U.S. oil company ConocoPhillips is aiming to collect some $115 million that Jamaica's government owes Venezuela to partly enforce a $2 billion arbitral award, Jamaican court records showed on Aug. 4.
The development comes as creditors seeking to collect debts owed by Venezuela or state oil company PDVSA increasingly eye assets held outside of the United States, where the government is protecting from seizure the refiner Citgo Petroleum Corp.—the crown jewel of Venezuela's overseas assets.
Conoco is seeking to enforce an arbitral award from the International Chamber of Commerce over the South American country's 2007 expropriation of its assets.
It is among several companies aiming to seize Citgo shares, as well as PDVSA funds held in Portugal's Novo Banco.
The funds Conoco is targeting in Jamaica are debts that the island nation's government has not yet repaid to OPEC-member Venezuela for loans made under the largely-defunct Petrocaribe program, in which the PDVSA provided oil to Caribbean countries on generous credit terms.
A court on July 15 granted Conoco's request that a receiver be appointed to "collect and take control" of the funds" and distribute them to (Conoco) in satisfaction of the Award." It was not immediately clear when Conoco would receive the funds, which total around $115 million.
Jamaica's government said it is willing to pay Venezuela but has not been able to due to U.S. sanctions on PDVSA, the records show. The Jamaican government has in the meantime set aside the funds in an escrow account.
Conoco did not reply to a request for comment. Neither Jamaica's finance ministry nor its attorney general responded to questions from Reuters.
PDVSA and Venezuela's information ministry did not respond to requests for comment.
Shortly after winning the arbitration award in 2018, Conoco began seizing PDVSA products from the Isla refinery in Curacao.
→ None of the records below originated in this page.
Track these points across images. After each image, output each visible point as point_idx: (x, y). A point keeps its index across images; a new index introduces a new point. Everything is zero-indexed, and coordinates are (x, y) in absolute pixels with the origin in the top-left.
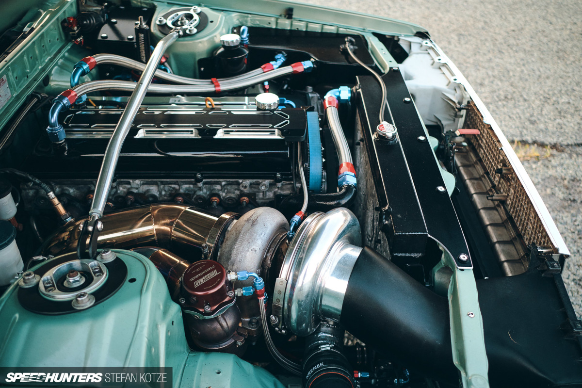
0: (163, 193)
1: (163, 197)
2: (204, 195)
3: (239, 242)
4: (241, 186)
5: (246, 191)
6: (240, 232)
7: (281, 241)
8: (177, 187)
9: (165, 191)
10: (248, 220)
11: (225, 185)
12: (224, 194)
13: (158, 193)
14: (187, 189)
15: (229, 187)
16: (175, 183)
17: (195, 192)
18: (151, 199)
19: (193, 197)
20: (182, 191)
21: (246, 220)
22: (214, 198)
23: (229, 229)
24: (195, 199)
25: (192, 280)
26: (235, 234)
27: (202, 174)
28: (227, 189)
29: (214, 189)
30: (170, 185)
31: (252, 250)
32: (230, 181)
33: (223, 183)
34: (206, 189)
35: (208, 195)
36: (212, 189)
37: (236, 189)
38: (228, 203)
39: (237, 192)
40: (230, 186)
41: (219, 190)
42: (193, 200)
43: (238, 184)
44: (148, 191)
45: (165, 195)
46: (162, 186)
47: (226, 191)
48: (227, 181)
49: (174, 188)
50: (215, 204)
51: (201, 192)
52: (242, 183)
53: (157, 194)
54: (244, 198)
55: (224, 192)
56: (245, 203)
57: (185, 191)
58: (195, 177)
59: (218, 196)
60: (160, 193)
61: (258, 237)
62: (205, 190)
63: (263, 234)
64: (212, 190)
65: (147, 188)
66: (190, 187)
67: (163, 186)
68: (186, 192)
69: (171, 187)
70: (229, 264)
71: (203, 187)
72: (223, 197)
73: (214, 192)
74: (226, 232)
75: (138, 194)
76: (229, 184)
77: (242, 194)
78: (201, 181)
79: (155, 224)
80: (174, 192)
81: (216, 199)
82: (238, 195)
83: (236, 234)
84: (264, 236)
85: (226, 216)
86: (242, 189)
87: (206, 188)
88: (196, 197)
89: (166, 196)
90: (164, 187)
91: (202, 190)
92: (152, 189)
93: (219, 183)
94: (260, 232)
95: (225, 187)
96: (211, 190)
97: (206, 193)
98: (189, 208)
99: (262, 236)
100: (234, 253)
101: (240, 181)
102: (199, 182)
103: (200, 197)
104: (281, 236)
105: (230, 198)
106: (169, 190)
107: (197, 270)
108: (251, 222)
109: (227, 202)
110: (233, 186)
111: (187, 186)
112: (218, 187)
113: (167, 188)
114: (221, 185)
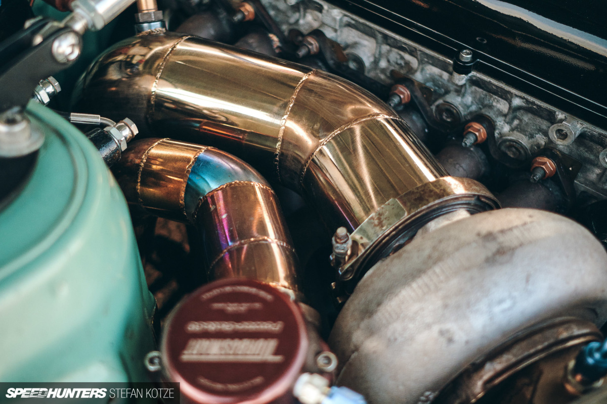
0: (383, 64)
1: (378, 71)
2: (461, 109)
3: (420, 287)
4: (555, 127)
5: (561, 144)
6: (439, 259)
7: (554, 349)
8: (414, 62)
9: (389, 61)
10: (489, 237)
11: (519, 108)
12: (506, 129)
13: (372, 59)
14: (433, 79)
15: (526, 118)
16: (412, 53)
17: (447, 92)
18: (352, 65)
19: (436, 100)
20: (418, 77)
21: (484, 231)
22: (477, 126)
23: (433, 225)
24: (438, 106)
25: (194, 327)
26: (427, 252)
27: (475, 56)
28: (521, 120)
29: (491, 107)
30: (402, 53)
31: (442, 333)
32: (533, 103)
33: (517, 102)
34: (474, 98)
35: (471, 113)
36: (486, 102)
37: (540, 130)
38: (505, 154)
39: (541, 140)
40: (530, 115)
41: (501, 114)
42: (433, 108)
43: (551, 119)
44: (355, 45)
45: (383, 71)
46: (385, 48)
47: (516, 122)
48: (527, 101)
49: (407, 63)
50: (469, 141)
51: (459, 99)
52: (561, 121)
53: (367, 61)
54: (546, 160)
55: (510, 123)
56: (539, 175)
57: (427, 80)
58: (455, 56)
59: (491, 126)
60: (376, 62)
61: (483, 306)
62: (469, 99)
63: (506, 305)
64: (485, 106)
65: (357, 39)
66: (441, 76)
67: (388, 47)
68: (429, 84)
69: (402, 58)
70: (363, 325)
71: (469, 91)
72: (500, 134)
73: (486, 112)
74: (420, 231)
75: (334, 44)
76: (529, 109)
77: (548, 150)
78: (466, 74)
79: (290, 118)
80: (403, 72)
81: (478, 131)
82: (538, 145)
83: (430, 257)
84: (504, 311)
85: (456, 186)
86: (553, 136)
87: (474, 93)
88: (442, 104)
89: (385, 75)
90: (389, 52)
91: (463, 96)
92: (365, 46)
93: (506, 96)
94: (498, 293)
95: (518, 114)
96: (482, 104)
97: (468, 107)
98: (387, 120)
99: (497, 309)
100: (391, 305)
101: (560, 115)
102: (460, 73)
103: (449, 109)
104: (565, 335)
105: (514, 145)
106: (397, 63)
107: (231, 308)
108: (493, 247)
109: (503, 148)
110: (539, 120)
111: (435, 71)
112: (503, 106)
113: (394, 55)
114: (510, 103)
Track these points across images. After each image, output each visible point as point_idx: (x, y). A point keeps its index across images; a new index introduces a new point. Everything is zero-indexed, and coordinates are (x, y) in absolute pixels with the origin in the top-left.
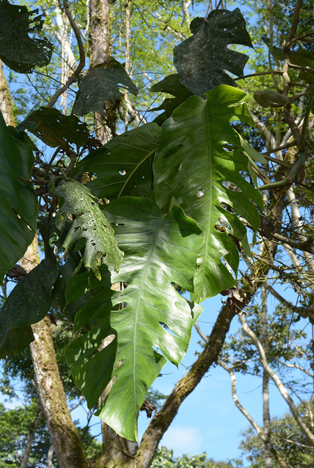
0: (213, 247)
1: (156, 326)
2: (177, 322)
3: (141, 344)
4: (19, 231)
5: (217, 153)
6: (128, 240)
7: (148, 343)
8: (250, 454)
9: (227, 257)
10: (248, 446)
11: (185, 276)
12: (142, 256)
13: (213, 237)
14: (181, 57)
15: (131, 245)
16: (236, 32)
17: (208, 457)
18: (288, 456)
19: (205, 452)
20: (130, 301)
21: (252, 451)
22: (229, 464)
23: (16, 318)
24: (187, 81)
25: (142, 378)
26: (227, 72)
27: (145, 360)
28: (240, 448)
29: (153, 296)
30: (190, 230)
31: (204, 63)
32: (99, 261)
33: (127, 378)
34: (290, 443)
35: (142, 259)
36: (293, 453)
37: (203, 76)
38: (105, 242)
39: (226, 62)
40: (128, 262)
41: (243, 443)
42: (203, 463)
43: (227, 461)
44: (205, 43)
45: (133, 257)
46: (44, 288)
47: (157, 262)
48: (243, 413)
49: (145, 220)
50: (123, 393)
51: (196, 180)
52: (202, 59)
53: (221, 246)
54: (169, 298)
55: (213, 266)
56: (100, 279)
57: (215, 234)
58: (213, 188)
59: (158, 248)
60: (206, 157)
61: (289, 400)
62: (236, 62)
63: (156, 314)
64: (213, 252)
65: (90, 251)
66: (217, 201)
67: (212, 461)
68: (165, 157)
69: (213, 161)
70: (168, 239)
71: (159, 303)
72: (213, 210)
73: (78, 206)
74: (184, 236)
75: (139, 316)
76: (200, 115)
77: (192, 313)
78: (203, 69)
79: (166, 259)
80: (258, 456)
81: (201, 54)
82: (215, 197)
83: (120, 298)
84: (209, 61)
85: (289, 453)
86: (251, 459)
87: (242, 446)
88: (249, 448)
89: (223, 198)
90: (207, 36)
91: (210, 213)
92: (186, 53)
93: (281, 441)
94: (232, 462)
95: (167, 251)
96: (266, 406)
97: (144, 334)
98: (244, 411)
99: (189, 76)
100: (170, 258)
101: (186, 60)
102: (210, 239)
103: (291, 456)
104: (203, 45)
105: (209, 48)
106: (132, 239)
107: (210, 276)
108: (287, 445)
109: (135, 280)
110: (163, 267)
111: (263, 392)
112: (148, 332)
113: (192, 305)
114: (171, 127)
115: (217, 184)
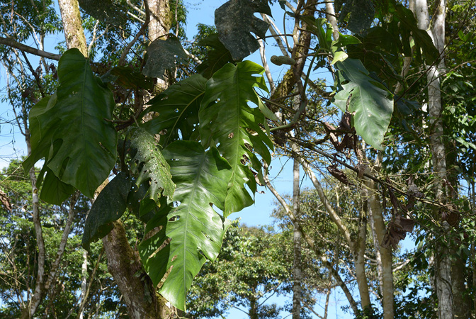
0: (239, 175)
1: (199, 233)
2: (213, 232)
3: (189, 245)
4: (104, 159)
5: (243, 107)
6: (181, 171)
7: (193, 244)
8: (282, 222)
9: (248, 183)
10: (280, 214)
11: (220, 199)
12: (190, 183)
13: (239, 168)
14: (220, 19)
15: (183, 175)
16: (261, 4)
17: (241, 223)
18: (318, 224)
19: (238, 219)
20: (182, 214)
21: (283, 219)
22: (261, 230)
23: (102, 217)
24: (224, 39)
25: (189, 269)
26: (253, 35)
27: (191, 257)
28: (272, 216)
29: (198, 212)
30: (224, 166)
31: (237, 25)
32: (159, 194)
33: (180, 268)
34: (320, 213)
35: (191, 185)
36: (323, 222)
37: (236, 35)
38: (164, 180)
39: (253, 26)
40: (181, 187)
41: (275, 211)
42: (235, 229)
43: (260, 227)
44: (238, 9)
45: (184, 184)
46: (121, 195)
47: (201, 188)
48: (274, 194)
49: (192, 156)
50: (177, 278)
51: (228, 126)
52: (235, 21)
53: (245, 175)
54: (208, 214)
55: (238, 189)
56: (160, 206)
57: (240, 166)
58: (240, 132)
59: (202, 177)
60: (235, 109)
61: (317, 184)
62: (260, 27)
63: (199, 224)
64: (239, 178)
65: (154, 188)
66: (243, 142)
67: (244, 226)
68: (207, 107)
69: (241, 113)
70: (208, 170)
71: (201, 217)
72: (239, 148)
73: (146, 155)
74: (219, 170)
75: (188, 225)
76: (232, 77)
77: (223, 226)
78: (235, 30)
79: (207, 185)
80: (289, 224)
81: (234, 17)
82: (241, 139)
83: (175, 212)
84: (240, 24)
85: (319, 221)
86: (282, 226)
87: (274, 214)
88: (281, 216)
89: (246, 141)
90: (239, 4)
91: (237, 150)
92: (223, 16)
93: (311, 210)
94: (264, 228)
95: (208, 179)
96: (296, 183)
97: (191, 238)
98: (275, 192)
99: (226, 34)
100: (209, 185)
101: (224, 22)
102: (237, 170)
103: (321, 224)
104: (237, 10)
105: (241, 13)
106: (183, 171)
107: (236, 196)
108: (317, 214)
109: (186, 199)
110: (205, 191)
111: (294, 169)
112: (194, 237)
113: (223, 220)
114: (212, 85)
115: (243, 129)
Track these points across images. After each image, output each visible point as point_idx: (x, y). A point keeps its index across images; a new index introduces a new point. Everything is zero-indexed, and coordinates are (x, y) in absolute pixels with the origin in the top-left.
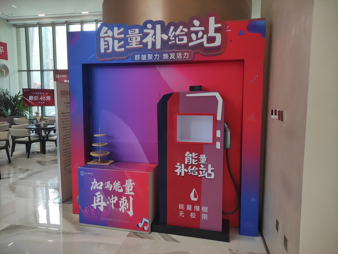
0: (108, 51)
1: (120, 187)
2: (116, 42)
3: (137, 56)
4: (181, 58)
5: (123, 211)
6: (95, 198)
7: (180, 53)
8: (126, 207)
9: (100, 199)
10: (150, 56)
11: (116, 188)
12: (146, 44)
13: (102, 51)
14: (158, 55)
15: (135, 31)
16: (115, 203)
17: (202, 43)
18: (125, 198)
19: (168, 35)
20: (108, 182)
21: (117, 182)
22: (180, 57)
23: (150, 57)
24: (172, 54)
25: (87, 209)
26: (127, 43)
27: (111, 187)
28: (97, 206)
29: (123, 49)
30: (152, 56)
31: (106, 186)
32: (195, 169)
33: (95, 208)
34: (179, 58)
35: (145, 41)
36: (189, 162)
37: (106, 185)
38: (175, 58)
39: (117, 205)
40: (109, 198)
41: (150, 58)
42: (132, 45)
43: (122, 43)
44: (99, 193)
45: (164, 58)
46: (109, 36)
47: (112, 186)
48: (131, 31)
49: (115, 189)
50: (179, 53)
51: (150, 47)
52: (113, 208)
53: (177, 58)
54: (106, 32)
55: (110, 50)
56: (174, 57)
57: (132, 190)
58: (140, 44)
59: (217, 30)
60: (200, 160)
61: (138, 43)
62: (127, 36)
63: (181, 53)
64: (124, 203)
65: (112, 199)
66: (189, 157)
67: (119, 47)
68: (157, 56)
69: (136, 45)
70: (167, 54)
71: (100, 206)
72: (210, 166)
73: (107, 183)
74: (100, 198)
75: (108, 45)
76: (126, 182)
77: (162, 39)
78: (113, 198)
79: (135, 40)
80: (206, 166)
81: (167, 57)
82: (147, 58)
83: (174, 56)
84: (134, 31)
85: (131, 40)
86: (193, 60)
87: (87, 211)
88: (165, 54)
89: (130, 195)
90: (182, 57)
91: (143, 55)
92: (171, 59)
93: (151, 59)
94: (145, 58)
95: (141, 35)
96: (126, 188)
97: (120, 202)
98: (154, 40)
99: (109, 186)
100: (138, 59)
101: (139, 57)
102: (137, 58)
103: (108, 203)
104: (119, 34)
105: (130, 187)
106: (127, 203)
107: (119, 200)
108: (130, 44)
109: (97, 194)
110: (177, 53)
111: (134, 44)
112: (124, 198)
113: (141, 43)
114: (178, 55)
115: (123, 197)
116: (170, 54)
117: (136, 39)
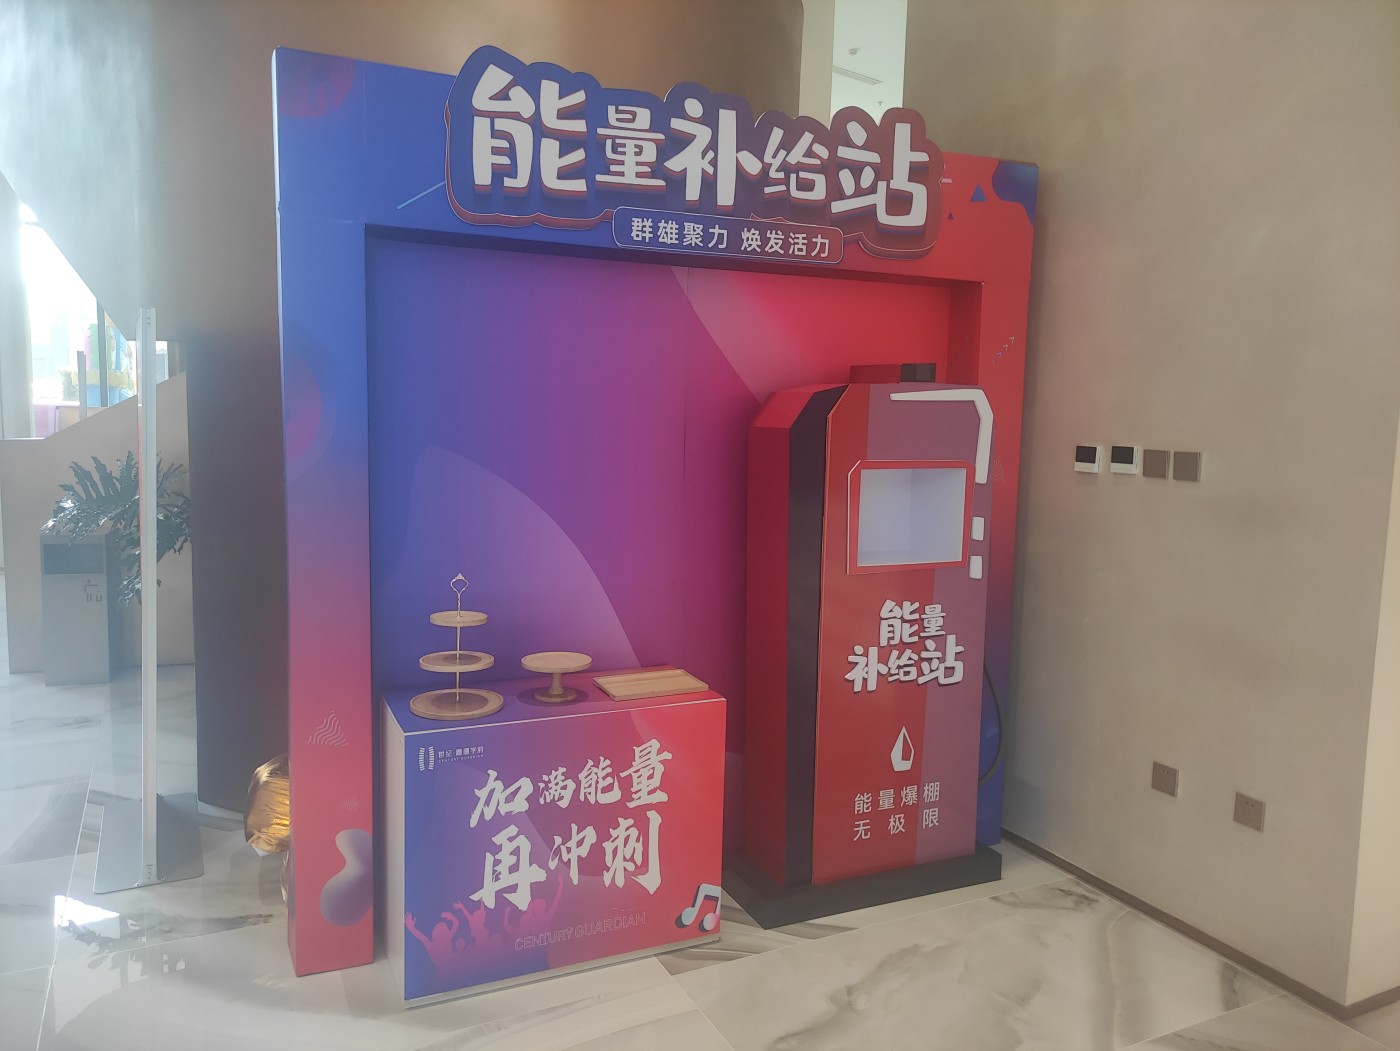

The two companies reached a payment agreement in August of that year, and Venezuela paid some of the money in cash and commodities before it defaulted again, according to Conoco.
As of March 31, Conoco had received approximately $754 million of the award and had resumed legal enforcement actions to try to collect the rest, a corporate filing shows.
To be sure, Jamaica's Petrocaribe debt amounts to a small portion of Venezuela's outstanding debt to Conoco.
But Washington is currently shielding Citgo as part of a bid to support the South American country's political opposition, which has controlled the company since 2019, leading to doubts about creditors' ability to attach the company's shares anytime soon.
"Every little bit helps, especially because there's not much going on in the United States," said Russ Dallen, managing partner of boutique investment bank Caracas Capital Markets.